Monday, May 9, 2011

Backgrounds

Background. No, the "background" is not a separate and distinct part of the painting--it is the anchor and foundation for the painting. If your main "object" is the only shape painted then the object is foremost and floating, like a cut-out of construction paper glued onto another sheet of paper--no connection--no integration. why is this important? compostional integrity.

in any given composition whether it is still life or plein air or from sketches etc., the selected center of interest is the drama point, the aha. many emerging artists overlook the background as a prop or blank setting for the main shapes. No. the background is a part of the composition, a part of the focal point so that the primary object and message is connected to the surrounding context or supporting shapes. i remember starting with value sketches in my first book ( another story for tomorrow),  where the values were divided between and among the foreground, midground and background, things i learned from reading. after many years of painting i realized that this was insane, that the fore-mid- and backgrounds all worked together to connect the composition and connect it to the frame or "window" of the painting.

tomorrow, i will tell a funny story about how i went from a classic pen and ink guy to a watercolorist. wow. keep painting  RK

Pencil or No Pencil Lines

Many beginning painters are curious about whether or not to leave the pencil lines of underlying sketches on the painting, or remove. the choice is personal from what i can gather from professional artists. American impressionists like Charles Reid, ("Pulling Your Paintings Together", "The Natural Way to Paint", etc. Watson-Guptill) leaves his pencil lines and they become an importatn part of his painting result and they assist in implying certain edge conditions and detail. Many painters, Eric Weigardt included, put minimal pencil lines on paper with more gesturing motions and large outlines, making them less visible in the final painting. I prefer to erase most if not all of the background pencil lines with a kneaded erasure. Why? I want the final watercolor painting to be as much about what the watercolor is achieving (edge conditions, detail illusion, etc.) and not depend upon another media for those conditions.  Bottom line, personal choice and desired affect--mixed medium or pure watercolor, or watercolor with a slight mixed medium assist (Reid).  Have fun. RK

Sunday, May 8, 2011

Grays again

More questions on grays. bottom line, remember that grays must have a color! Battleship gray refers to the colorless neutral gray that navies paint their ships so that they are harder to see against the ocean and sky. in painting we want grays that are colorful, not neutral or the neutral will deaden your paintings. many painters will have 85% of painting in colored grays and the remaining 15% in primary and secondary colors for emphasis. no set forumula.

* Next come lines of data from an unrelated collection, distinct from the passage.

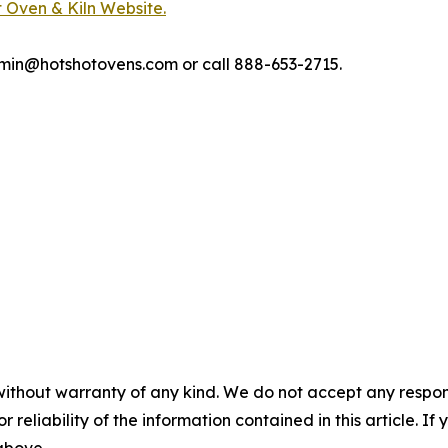
 Oven & Kiln Website.
tshotovens.com or call 888-653-2715.​​​​​​​​​​​​​​​​
without warranty of any kind. We do not accept any responsib
r reliability of the information contained in this article. I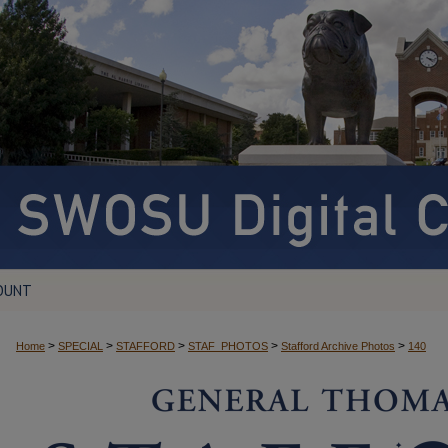
OUNT
>
>
>
>
>
Home
SPECIAL
STAFFORD
STAF_PHOTOS
Stafford Archive Photos
140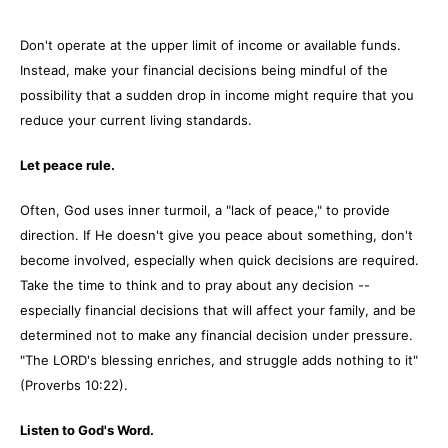
Don't operate at the upper limit of income or available funds.
Instead, make your financial decisions being mindful of the
possibility that a sudden drop in income might require that you
reduce your current living standards.
Let peace rule.
Often, God uses inner turmoil, a "lack of peace," to provide
direction. If He doesn't give you peace about something, don't
become involved, especially when quick decisions are required.
Take the time to think and to pray about any decision --
especially financial decisions that will affect your family, and be
determined not to make any financial decision under pressure.
"The LORD's blessing enriches, and struggle adds nothing to it"
(Proverbs 10:22).
Listen to God's Word.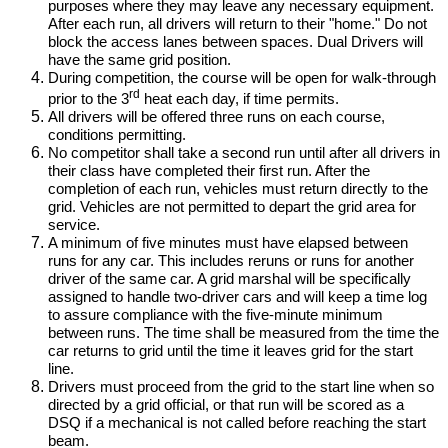
purposes where they may leave any necessary equipment.
After each run, all drivers will return to their "home." Do not
block the access lanes between spaces. Dual Drivers will
have the same grid position.
During competition, the course will be open for walk-through
rd
prior to the 3
heat each day, if time permits.
All drivers will be offered three runs on each course,
conditions permitting.
No competitor shall take a second run until after all drivers in
their class have completed their first run. After the
completion of each run, vehicles must return directly to the
grid. Vehicles are not permitted to depart the grid area for
service.
A minimum of five minutes must have elapsed between
runs for any car. This includes reruns or runs for another
driver of the same car. A grid marshal will be specifically
assigned to handle two-driver cars and will keep a time log
to assure compliance with the five-minute minimum
between runs. The time shall be measured from the time the
car returns to grid until the time it leaves grid for the start
line.
Drivers must proceed from the grid to the start line when so
directed by a grid official, or that run will be scored as a
DSQ if a mechanical is not called before reaching the start
beam.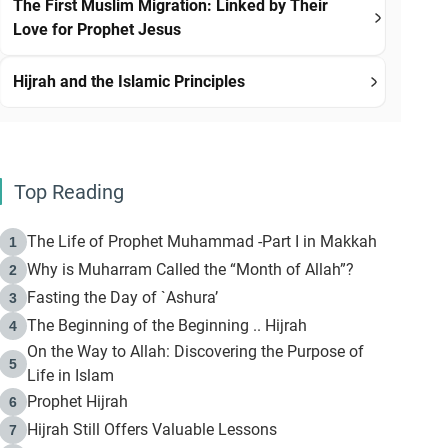
The First Muslim Migration: Linked by Their
Love for Prophet Jesus
Hijrah and the Islamic Principles
Top Reading
The Life of Prophet Muhammad -Part I in Makkah
1
Why is Muharram Called the “Month of Allah”?
2
Fasting the Day of `Ashura’
3
The Beginning of the Beginning .. Hijrah
4
On the Way to Allah: Discovering the Purpose of
5
Life in Islam
Prophet Hijrah
6
Hijrah Still Offers Valuable Lessons
7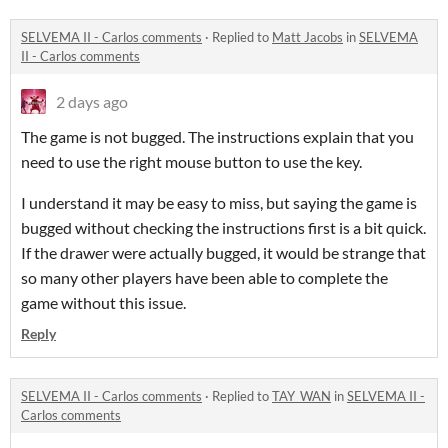
SELVEMA II - Carlos comments
·
Replied to
Matt Jacobs
in
SELVEMA
II - Carlos comments
2 days ago
The game is not bugged. The instructions explain that you
need to use the right mouse button to use the key.
I understand it may be easy to miss, but saying the game is
bugged without checking the instructions first is a bit quick.
If the drawer were actually bugged, it would be strange that
so many other players have been able to complete the
game without this issue.
Reply
SELVEMA II - Carlos comments
·
Replied to
TAY_WAN
in
SELVEMA II -
Carlos comments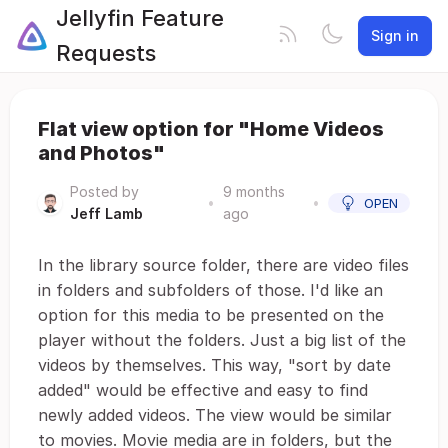
Jellyfin Feature
Sign in
Requests
Flat view option for "Home Videos
and Photos"
Posted by
9 months
•
•
OPEN
Jeff Lamb
ago
In the library source folder, there are video files
in folders and subfolders of those. I'd like an
option for this media to be presented on the
player without the folders. Just a big list of the
videos by themselves. This way, "sort by date
added" would be effective and easy to find
newly added videos. The view would be similar
to movies. Movie media are in folders, but the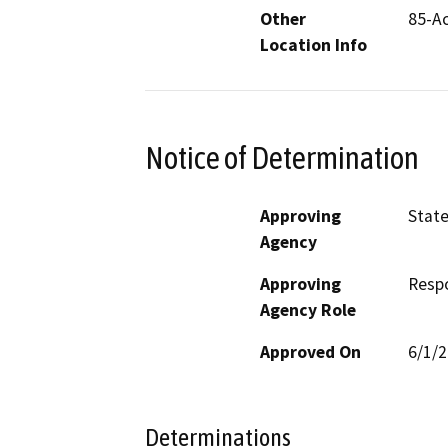
Other
85-Ac
Location Info
Notice of Determination
Approving
State
Agency
Approving
Resp
Agency Role
Approved On
6/1/
Determinations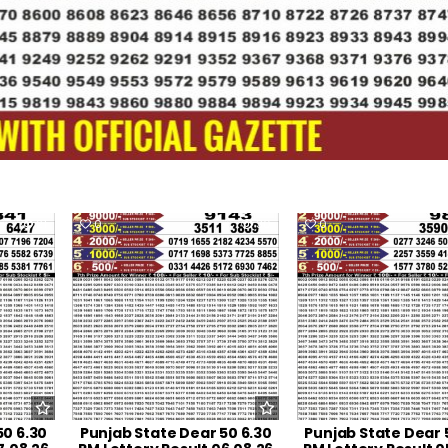
21
0
30
0
50 6.30
Punjab State Dear 50 6.30
Punjab State Dear 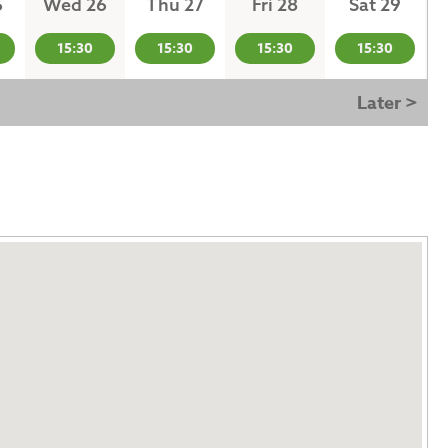
5
Wed 26
Thu 27
Fri 28
Sat 29
15:30
15:30
15:30
15:30
Later >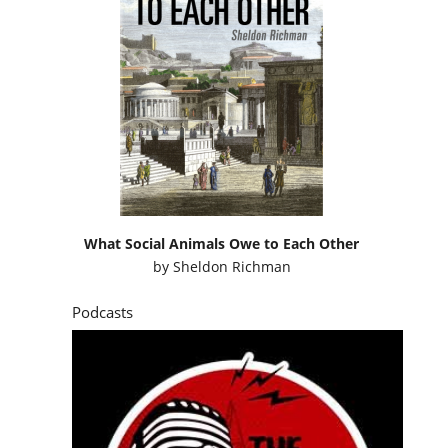
What Social Animals Owe to Each Other
by
Sheldon Richman
Podcasts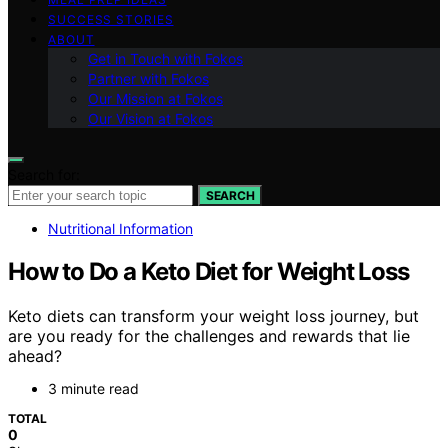
SUCCESS STORIES
ABOUT
Get in Touch with Fokos
Partner with Fokos
Our Mission at Fokos
Our Vision at Fokos
Search for:
SEARCH
Nutritional Information
How to Do a Keto Diet for Weight Loss
Keto diets can transform your weight loss journey, but
are you ready for the challenges and rewards that lie
ahead?
3 minute read
TOTAL
0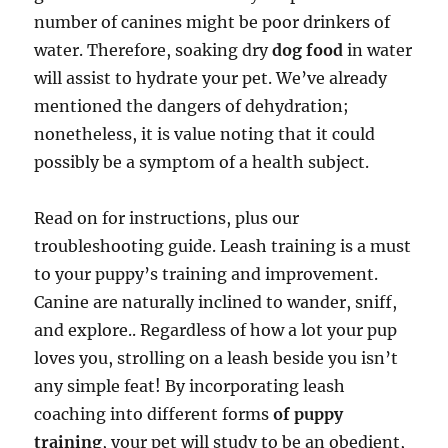
number of canines might be poor drinkers of
water. Therefore, soaking dry
dog food
in water
will assist to hydrate your pet. We’ve already
mentioned the dangers of dehydration;
nonetheless, it is value noting that it could
possibly be a symptom of a health subject.
Read on for instructions, plus our
troubleshooting guide. Leash training is a must
to your puppy’s training and improvement.
Canine are naturally inclined to wander, sniff,
and explore.. Regardless of how a lot your pup
loves you, strolling on a leash beside you isn’t
any simple feat! By incorporating leash
coaching into different forms
of puppy
training
, your pet will study to be an obedient,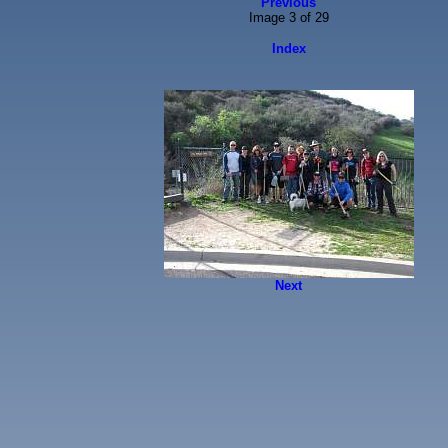
Previous
Image 3 of 29
Index
Next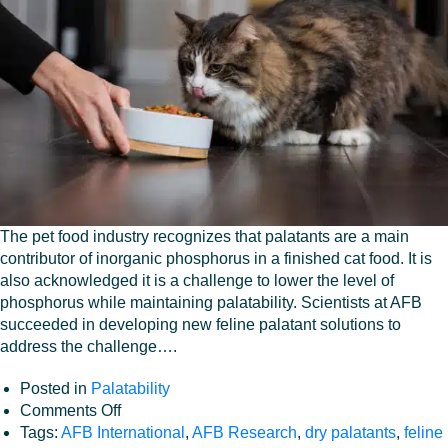
Workplace
The pet food industry recognizes that palatants are a main
contributor of inorganic phosphorus in a finished cat food. It is
also acknowledged it is a challenge to lower the level of
phosphorus while maintaining palatability. Scientists at AFB
succeeded in developing new feline palatant solutions to
address the challenge….
Posted in
Palatability
on
Comments Off
Palatability
Tags:
AFB International
,
AFB Research
,
dry palatants
,
feline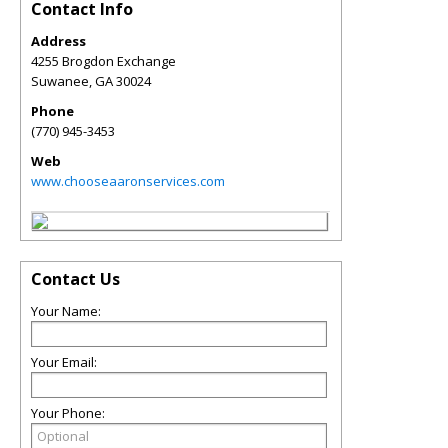
Contact Info
Address
4255 Brogdon Exchange
Suwanee
,
GA
30024
Phone
(770) 945-3453
Web
www.chooseaaronservices.com
Contact Us
Your Name:
Your Email:
Your Phone: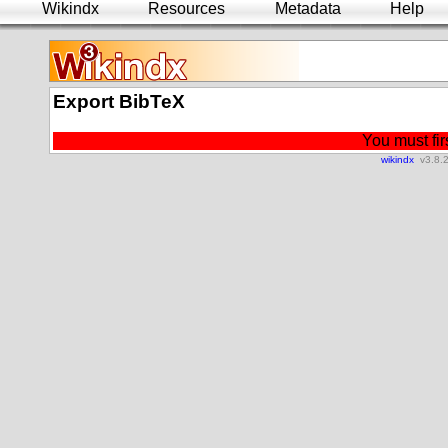
Wikindx
Resources
Metadata
Help
Export BibTeX
You must firs
wikindx
v3.8.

Remember: a gray is a mizture of all three primaries-red, yellow and blue.  if a red gray than red is dominant; if a purple gray then red and blue are dominant; if a green gray, they blue and yellow are dominant. I can use the same mixture in the mixing well of palette and bounce the gray all over the color spectrum by what colors i bring in to mix. if my mixture is somewhat greenish and i want more purple, i add more red and blue until the purple appears and the green disappears.  try this exercise.  refer to Jeanne Dobie, "Making Colors Sing", North Light Books, Cincinnati.